I’m not really sure if people were paid to come here but some people did not seem to be too convincing. Like there was this one young man walking around with a flag that stated: “Down with America” - written in Farsi and English. Why in English as well? For the tourists or for the media? I don’t know. But then he wore Nike sneakers - why should he know that this is an American brand - and, oh wait, he also wore an American Eagle T-shirt… I guess you got the point.
You have to know that Raisi is an extremely conservative candidate and has many double standards just like most populist politicians. Raisi is also well known for his involvement in the 1988 execution of political prisoners. Later I found out that Babaks uncle was one of the victims of this execution and that his father only escaped by luck.

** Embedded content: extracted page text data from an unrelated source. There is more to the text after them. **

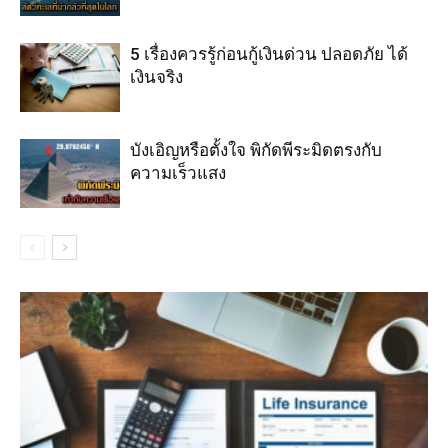
5 เรื่องควรรู้ก่อนกู้เงินด่วน ปลอดภัย ได้
เงินจริง
บังเอิญหรือตั้งใจ พิกัดพีระมิดตรงกับ
ความเร็วแสง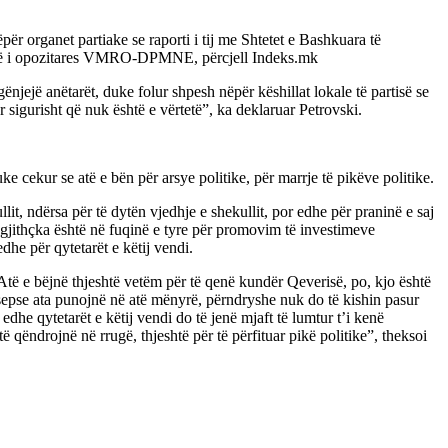
rganet partiake se raporti i tij me Shtetet e Bashkuara të
 lartë i opozitares VMRO-DPMNE, përcjell Indeks.mk
jë anëtarët, duke folur shpesh nëpër këshillat lokale të partisë se
sigurisht që nuk është e vërtetë”, ka deklaruar Petrovski.
e cekur se atë e bën për arsye politike, për marrje të pikëve politike.
t, ndërsa për të dytën vjedhje e shekullit, por edhe për praninë e saj
 gjithçka është në fuqinë e tyre për promovim të investimeve
he për qytetarët e këtij vendi.
 Atë e bëjnë thjeshtë vetëm për të qenë kundër Qeverisë, po, kjo është
r, sepse ata punojnë në atë mënyrë, përndryshe nuk do të kishin pasur
e qytetarët e këtij vendi do të jenë mjaft të lumtur t’i kenë
 qëndrojnë në rrugë, thjeshtë për të përfituar pikë politike”, theksoi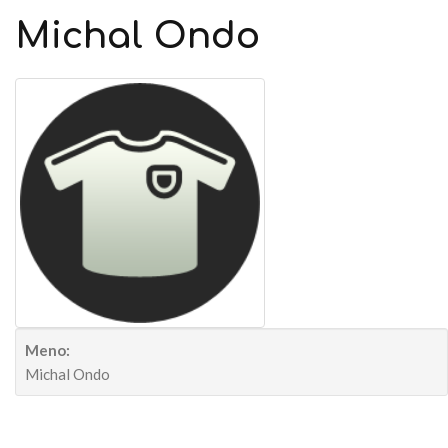
Michal
Ondo
Meno:
Michal Ondo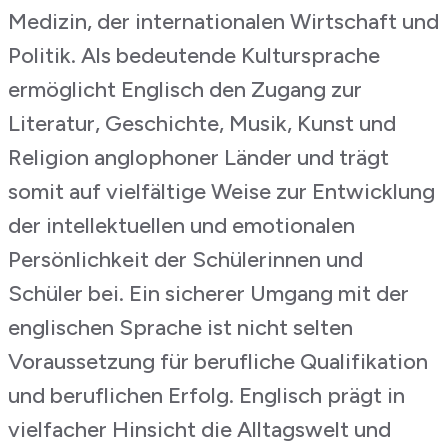
Medizin, der internationalen Wirtschaft und
Politik. Als bedeutende Kultursprache
ermöglicht Englisch den Zugang zur
Literatur, Geschichte, Musik, Kunst und
Religion anglophoner Länder und trägt
somit auf vielfältige Weise zur Entwicklung
der intellektuellen und emotionalen
Persönlichkeit der Schülerinnen und
Schüler bei. Ein sicherer Umgang mit der
englischen Sprache ist nicht selten
Voraussetzung für berufliche Qualifikation
und beruflichen Erfolg. Englisch prägt in
vielfacher Hinsicht die Alltagswelt und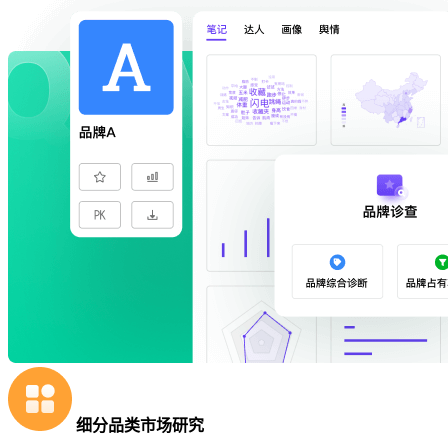
细分品类市场研究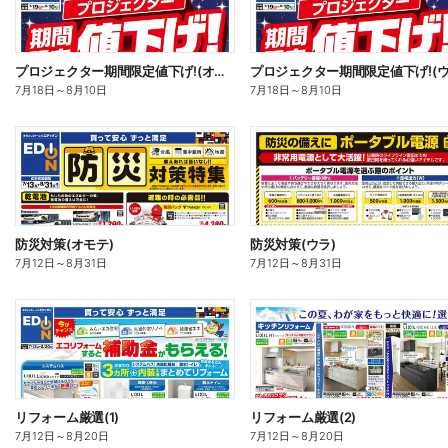
プロジェクター期間限定値下げ!(オモテ)
プロジェクター期間限定値下げ!(ウ
7月18日
～
8月10日
7月18日
～
8月10日
防災対策(オモテ)
防災対策(ウラ)
7月12日
～
8月31日
7月12日
～
8月31日
リフォーム厳選(1)
リフォーム厳選(2)
7月12日
～
8月20日
7月12日
～
8月20日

After that well deserved rest and way too much saffron ice cream we took a bus back to Tehran. Well back in Tehran is not equal back in Tehran. The bus terminal was 25 km away from out hosts. So back up the hill and through the Tohid Tunnel which we had enjoyed so much going the other direction. Not to mention that cycling up a tunnel in rush-hour in a country that does not know catalyzers falls under the category - bloody stupid. After that I felt really sick - maybe from a slight carbon monoxide poisoning?
Back in Tehran I checked gain with the Turkman embassy and as expected they declined my visa request. So I bought the cheapest flight from Tehran into Central Asia which was Almaty in Kazakhstan. I was disappointed that I could not do this trip overland - well I could have done so. But this was not the kind of thing I had in mind… So I got a box and packed my bicycle.
The remaining days I enjoyed the company of these amazing friends I had found in Tehran. We went for birthday parties and campaigned for Rouhani. I knew at this point that I am going to miss Tehran but my mind is not set on Iran. I have mixed feelings about this country.
So it came that on election day in Iran I took a plane to Kazakhstan. Getting out of the country was relatively easy - only a one hour police check. I guess their internal information system works. At least they knew that I had smeared the fingerprint when I had been arrested at the nuclear power plant.